Nadhira mengeluarkan beberapa lembar uang seratus ribu dari dompetnya, kemudian menyerahkan ketangan perempuan yang ada dihadapannya.

"Ini ada sedikit untuk makan siang", Nadhira bicara lembut.

"G'ak usah Nadhira", perempuan itu berusaha menolak pemberian Nadhira.

"Walau bagaimanapun pak Bambang pernah menjadi mentor saya saat magang di kantor, saya harap anda tidak menolak pemberian saya ini", Nadhira kembali memaksa agar perempuan itu menerima pemberiannya.

"Terima kasih...", perempuan itu bicara lirih.

"Pak Bambang ada di rumah sakit, dan InsyAllah nanti sore akan menjalani operasi", Nadhira memberikan informasi, walaupun sebenarnya Nadhira ragu perempuan dan 2 orang anaknya ini masih perduli dengan keberadaan Bambang.

"Apa...? Kenapa bisa...? Papa... ", perempuan yang lebih muda kali ini bereaksi lebih cepat.

"Dia ada dimana...?", perempuan yang lebih tua kali ini bertanya panik.

"Kalau mau, saya bisa minta tolong supir untuk mengantarkan anda ke rumah sakit", Nadhira kembali menawarkan solusi.

"Terima kasih...", perempuan yang lebih tua menggenggam jemari tangan kanan Nadhira lembut.

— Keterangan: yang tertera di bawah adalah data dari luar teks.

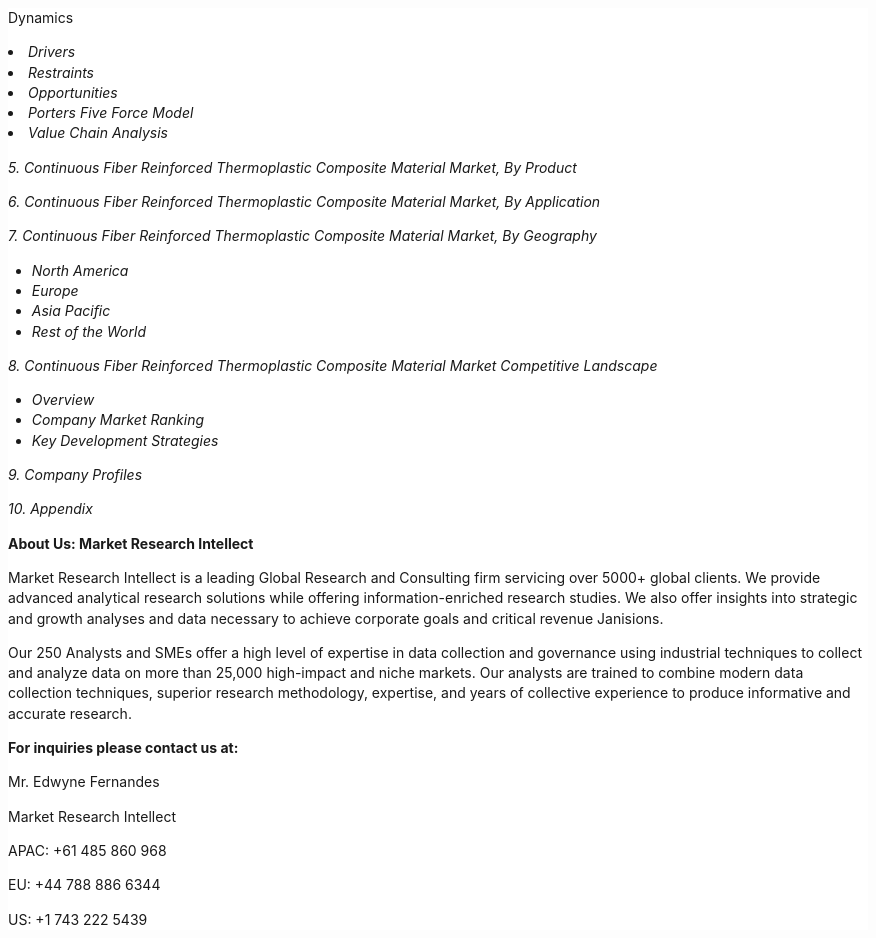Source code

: Dynamics</span></em></li><li><em><span class="">Drivers</span></em></li><li><em><span class="">Restraints</span></em></li><li><em><span class="">Opportunities</span></em></li><li><em><span class="">Porters Five Force Model</span></em></li><li><em><span class="">Value Chain Analysis</span></em></li></ul><p><em><span class="font-[700]">5. Continuous Fiber Reinforced Thermoplastic Composite Material Market, By Product</span></em></p><p><em><span class="font-[700]">6. Continuous Fiber Reinforced Thermoplastic Composite Material Market, By Application</span></em></p><p><em><span class="font-[700]">7. Continuous Fiber Reinforced Thermoplastic Composite Material Market, By Geography</span></em></p><ul><li><em><span class="">North America</span></em></li><li><em><span class="">Europe</span></em></li><li><em><span class="">Asia Pacific</span></em></li><li><em><span class="">Rest of the World</span></em></li></ul><p><em><span class="font-[700]">8. Continuous Fiber Reinforced Thermoplastic Composite Material Market Competitive Landscape</span></em></p><ul><li><em><span class="">Overview</span></em></li><li><em><span class="">Company Market Ranking</span></em></li><li><em><span class="">Key Development Strategies</span></em></li></ul><p><em><span class="font-[700]">9. Company Profiles</span></em></p><p><em><span class="font-[700]">10. Appendix</span></em></p><p><strong><span class="font-[700]">About Us: Market Research Intellect</span></strong></p><p><span class="">Market Research Intellect is a leading Global Research and Consulting firm servicing over 5000+ global clients. We provide advanced analytical research solutions while offering information-enriched research studies.&nbsp;</span>We also offer insights into strategic and growth analyses and data necessary to achieve corporate goals and critical revenue Janisions.</p><p><span class="">Our 250 Analysts and SMEs offer a high level of expertise in data collection and governance using industrial techniques to collect and analyze data on more than 25,000 high-impact and niche markets. Our analysts are trained to combine modern data collection techniques, superior research methodology, expertise, and years of collective experience to produce informative and accurate research.</span></p><p><strong>For inquiries please contact us at:</strong></p><p>Mr. Edwyne Fernandes</p><p>Market Research Intellect</p><p>APAC: +61 485 860 968</p><p>EU: +44 788 886 6344</p><p>US: +1 743 222 5439</p>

Setelah melepaskan kepergian tamu Erfly yang tak diundang itu, Nadhira bergerak menuju kedalam rumah mencari keberadaan Erfly.

Terlihat Erfly sedang duduk melamun menatap kosong ke kolam ikan. Nadhira duduk agak jauh dari Erfly.

"Segitu sulitnya buat Ilen maafin mereka...?", Nadhira bertanya lembut.

"Luka itu terlalu dalam teh", Erfly menjawab lirih, tanpa mengalihkan tatapannya semula.

"Setiap orang berhak untuk mendapatkan kesempatan kedua. Apalagi... Om Bambang satu-satunya keluarga yang kamu punya saat ini", Nadhira berusaha menasehati.